A proposal to engage victims, experts, and the broader public in the Intra-Afghan peace negotiations

The Peace Process Beyond the Negotiating Table:

A proposal to engage victims, experts, and the broader public

in the Intra-Afghan peace negotiations

 

The Intra-Afghan negotiations will confront difficult issues in relation to victims, justice, recovery, and rights.  These issues will demand careful consideration, and there are no easy or obvious answers or outcomes that should be assumed from the start.  These are also issues of great importance for all Afghans, from across the country, and the final agreement on these issues will set the tenor of any peace that will follow. In light of this, this paper by  Afghanistan Independent Human Rights Commission (AIHRC) will focus on the issues of victims- with other proposals on various aspects of the peace process forthcoming.  AIHRC believes that the peace negotiations should take advantage of our strong tradition of public input and consultation by formally engaging victims and the broader public.  This can help deepen public support for the negotiations, and the understanding and support of the outcome.  It would signal the parties’ awareness about all those who have suffered.  It would also allow new ideas to feed into the discussions.

The following four proposals would ensure broader engagement on the difficult issue of conflict victims and human rights.  AIHRC can offer models and options for implementation of each proposal if requested by parties.

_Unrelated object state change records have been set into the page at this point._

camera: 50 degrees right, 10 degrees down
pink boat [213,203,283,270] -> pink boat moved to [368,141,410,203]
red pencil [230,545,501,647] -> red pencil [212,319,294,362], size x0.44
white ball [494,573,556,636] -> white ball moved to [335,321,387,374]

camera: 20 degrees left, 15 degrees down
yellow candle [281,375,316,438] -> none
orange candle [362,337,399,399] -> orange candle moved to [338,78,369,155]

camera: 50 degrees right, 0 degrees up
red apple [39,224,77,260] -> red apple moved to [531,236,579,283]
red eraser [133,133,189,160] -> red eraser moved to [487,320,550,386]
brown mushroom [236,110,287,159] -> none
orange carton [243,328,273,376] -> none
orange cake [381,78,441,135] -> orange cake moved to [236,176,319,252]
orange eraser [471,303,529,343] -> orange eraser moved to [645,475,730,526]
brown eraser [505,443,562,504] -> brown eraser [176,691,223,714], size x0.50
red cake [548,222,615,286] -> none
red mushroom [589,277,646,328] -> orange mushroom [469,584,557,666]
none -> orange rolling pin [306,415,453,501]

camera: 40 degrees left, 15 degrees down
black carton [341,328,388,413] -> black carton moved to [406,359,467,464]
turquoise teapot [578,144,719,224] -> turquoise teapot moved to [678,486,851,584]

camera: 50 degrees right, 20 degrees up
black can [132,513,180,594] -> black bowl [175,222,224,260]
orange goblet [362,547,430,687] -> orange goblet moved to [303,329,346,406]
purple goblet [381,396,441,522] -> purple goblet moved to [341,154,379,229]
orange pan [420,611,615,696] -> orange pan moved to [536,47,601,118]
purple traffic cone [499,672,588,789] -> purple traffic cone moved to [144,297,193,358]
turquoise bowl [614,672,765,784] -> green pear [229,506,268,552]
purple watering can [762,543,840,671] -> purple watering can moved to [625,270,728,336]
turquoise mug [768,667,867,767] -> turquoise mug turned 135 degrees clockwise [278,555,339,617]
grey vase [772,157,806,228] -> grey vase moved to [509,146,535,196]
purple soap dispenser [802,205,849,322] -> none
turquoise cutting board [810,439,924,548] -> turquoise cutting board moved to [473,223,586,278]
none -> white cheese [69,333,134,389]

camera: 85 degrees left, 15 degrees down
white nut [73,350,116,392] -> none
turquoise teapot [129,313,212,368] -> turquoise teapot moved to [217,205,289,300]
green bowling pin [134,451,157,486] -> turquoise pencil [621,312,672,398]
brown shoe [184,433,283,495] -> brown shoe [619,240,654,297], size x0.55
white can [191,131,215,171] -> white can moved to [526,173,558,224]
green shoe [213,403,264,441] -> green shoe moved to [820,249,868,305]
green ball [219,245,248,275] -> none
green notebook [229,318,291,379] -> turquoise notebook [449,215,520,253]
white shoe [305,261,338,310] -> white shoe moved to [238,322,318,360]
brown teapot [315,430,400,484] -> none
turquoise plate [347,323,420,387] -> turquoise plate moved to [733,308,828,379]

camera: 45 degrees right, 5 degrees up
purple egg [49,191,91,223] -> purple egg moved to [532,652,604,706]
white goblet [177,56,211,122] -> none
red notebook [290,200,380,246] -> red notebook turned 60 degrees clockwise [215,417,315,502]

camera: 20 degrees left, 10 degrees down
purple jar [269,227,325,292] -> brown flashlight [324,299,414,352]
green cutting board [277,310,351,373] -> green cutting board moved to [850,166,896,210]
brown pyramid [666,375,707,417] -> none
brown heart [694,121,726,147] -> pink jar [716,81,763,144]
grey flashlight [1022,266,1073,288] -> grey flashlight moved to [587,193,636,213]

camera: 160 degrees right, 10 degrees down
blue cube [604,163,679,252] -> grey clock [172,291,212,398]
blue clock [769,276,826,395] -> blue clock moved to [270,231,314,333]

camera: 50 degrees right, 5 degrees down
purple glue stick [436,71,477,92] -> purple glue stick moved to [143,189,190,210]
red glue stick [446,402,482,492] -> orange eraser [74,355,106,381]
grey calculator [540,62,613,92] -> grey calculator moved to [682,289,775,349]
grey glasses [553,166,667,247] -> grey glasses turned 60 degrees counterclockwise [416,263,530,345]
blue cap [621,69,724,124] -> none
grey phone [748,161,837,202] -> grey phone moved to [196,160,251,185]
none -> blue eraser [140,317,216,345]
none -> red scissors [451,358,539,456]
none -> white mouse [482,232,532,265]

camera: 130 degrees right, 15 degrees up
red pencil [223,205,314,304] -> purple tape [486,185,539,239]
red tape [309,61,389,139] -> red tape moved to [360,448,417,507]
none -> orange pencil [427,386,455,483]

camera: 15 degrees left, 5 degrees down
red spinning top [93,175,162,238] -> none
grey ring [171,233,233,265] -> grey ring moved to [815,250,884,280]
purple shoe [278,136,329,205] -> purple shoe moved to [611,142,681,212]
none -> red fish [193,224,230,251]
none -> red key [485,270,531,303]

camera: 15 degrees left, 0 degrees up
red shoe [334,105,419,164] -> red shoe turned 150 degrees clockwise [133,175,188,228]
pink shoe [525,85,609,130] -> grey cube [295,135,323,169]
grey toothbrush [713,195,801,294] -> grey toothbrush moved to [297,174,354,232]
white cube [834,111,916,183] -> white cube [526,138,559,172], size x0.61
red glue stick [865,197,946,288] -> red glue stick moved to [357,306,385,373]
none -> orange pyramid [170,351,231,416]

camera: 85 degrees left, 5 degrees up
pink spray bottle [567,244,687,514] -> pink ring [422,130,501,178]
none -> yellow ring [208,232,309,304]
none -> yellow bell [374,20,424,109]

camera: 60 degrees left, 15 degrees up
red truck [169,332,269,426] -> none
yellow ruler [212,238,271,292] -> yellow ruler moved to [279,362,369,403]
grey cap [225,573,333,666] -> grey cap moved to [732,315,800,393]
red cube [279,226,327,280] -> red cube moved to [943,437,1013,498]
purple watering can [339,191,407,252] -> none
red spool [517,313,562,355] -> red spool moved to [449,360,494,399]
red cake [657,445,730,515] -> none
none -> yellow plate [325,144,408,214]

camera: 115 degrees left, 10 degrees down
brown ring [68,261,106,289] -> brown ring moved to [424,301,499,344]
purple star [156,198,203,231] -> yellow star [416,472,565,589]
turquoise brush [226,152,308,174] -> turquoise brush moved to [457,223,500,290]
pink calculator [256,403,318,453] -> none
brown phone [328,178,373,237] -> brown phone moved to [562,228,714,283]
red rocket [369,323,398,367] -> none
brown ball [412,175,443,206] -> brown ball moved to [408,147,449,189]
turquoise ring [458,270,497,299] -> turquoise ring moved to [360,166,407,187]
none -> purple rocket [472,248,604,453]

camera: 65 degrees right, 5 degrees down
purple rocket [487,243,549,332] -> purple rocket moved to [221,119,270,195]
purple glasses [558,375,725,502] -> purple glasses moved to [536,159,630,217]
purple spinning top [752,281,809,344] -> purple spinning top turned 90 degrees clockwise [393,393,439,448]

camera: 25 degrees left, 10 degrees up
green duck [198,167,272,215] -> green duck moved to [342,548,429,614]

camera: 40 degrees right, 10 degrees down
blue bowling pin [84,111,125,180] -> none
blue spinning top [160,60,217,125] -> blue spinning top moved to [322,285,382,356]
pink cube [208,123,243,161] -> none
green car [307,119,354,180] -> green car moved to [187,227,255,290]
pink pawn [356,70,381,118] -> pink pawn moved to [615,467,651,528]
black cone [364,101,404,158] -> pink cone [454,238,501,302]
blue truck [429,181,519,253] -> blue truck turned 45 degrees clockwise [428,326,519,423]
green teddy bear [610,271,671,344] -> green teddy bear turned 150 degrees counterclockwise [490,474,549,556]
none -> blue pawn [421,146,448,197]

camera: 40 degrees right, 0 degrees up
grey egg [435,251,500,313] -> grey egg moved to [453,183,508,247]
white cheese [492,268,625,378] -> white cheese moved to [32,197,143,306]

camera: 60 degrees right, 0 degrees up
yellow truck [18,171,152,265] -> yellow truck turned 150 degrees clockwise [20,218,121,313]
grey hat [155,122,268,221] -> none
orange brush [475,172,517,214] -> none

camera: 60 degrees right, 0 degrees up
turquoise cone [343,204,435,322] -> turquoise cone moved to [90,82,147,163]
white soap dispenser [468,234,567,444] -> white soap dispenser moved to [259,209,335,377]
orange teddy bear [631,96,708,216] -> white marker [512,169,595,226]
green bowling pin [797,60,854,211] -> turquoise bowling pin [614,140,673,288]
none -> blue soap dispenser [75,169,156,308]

AIHRC urges the parties to begin to engage on these issues immediately as they concern fundamental rights of citizens and lack of attention to them could lead to a relapse of conflict.

 

1.  Victim testimonies

A number of victims, from across the country and of a variety of types of violence, should be selected to speak directly to the parties about their experience in the conflict.  The selection of the victims should be done through independent and impartial bodies agreed by the parties, perhaps together with the facilitator.  The purpose of these visits would be to highlight the importance of the victims’ issue for all members of the negotiating parties, and to give a number of representative victims a direct voice in the process.  It would signal to the public that the parties were committed to responding to the suffering of the war.

 

2.   Regular consultation with a select reference group

AIHRC recommends that the parties at the negotiation table appoint a sub-committee (separately or jointly) to meet at regular intervals with a select reference group comprised of civil society and human rights activists.  These would be selected from civil society through a fair process of consultation; they could put proposals to the subcommittee and respond to the subcommittee’s questions on specific issues on the negotiating agenda, and should consult with their broader networks to feed in ideas.  The subcommittee would not be expected to share confidential information, but could brief generally and inquire on those matters where input and outside perspectives may be useful.  Depending on the pace and focus at the table, regular meetings every two or three weeks may be appropriate.

 

3.  Specific proposals and expertise

Civil society and other independent entities and experts have given significant thought to many of the challenges that parties will face during negotiations.  They should be encouraged to submit written proposals on identified issues, with specific and practical solutions or policy proposals (such as how to craft a reparations program, or how to advance community reconciliation post-agreement).  The parties may also find it useful to invite experts to present specific ideas or to respond to questions that the parties are discussing, presumably in plenary session with both parties together.  Either party might invite and consult with experts separately, as well.  The facilitator of the process could help to arrange expert visits.

 

4. Nationwide consultation and outreach

When the national context allows (post Covid-19), it would be ideal to hold a national victims’ Consultative Jirga to discuss issues of victims, justice, and reconciliation.  The Consultative Jirga is not a decision-making mechanism, rather an opportunity to discuss various aspects of the victims’ issue.  In the meantime, while not a replacement for a jirga, the parties should take advantage of existing networks, through civil society or other societal groupings, to invite public input and reflection from Afghans from all provinces.  There may be mechanisms for online submissions or consultations, or online targeted meetings, to promote discussion of these difficult issues.  These efforts should ensure that they reach a wide range of individuals and communities that have suffered in the conflict, including those who might not always be heard. These channels could also be used to explain some of the initial outcomes of the talks and to receive feedback.  While the parties at the negotiating table would not likely have the time to drive such consultations, they can help to shape them; the parties’ stated interest and commitment to receiving such public input would also be important.  Independent actors in civil society or the private sector could be invited to develop creative consultation models.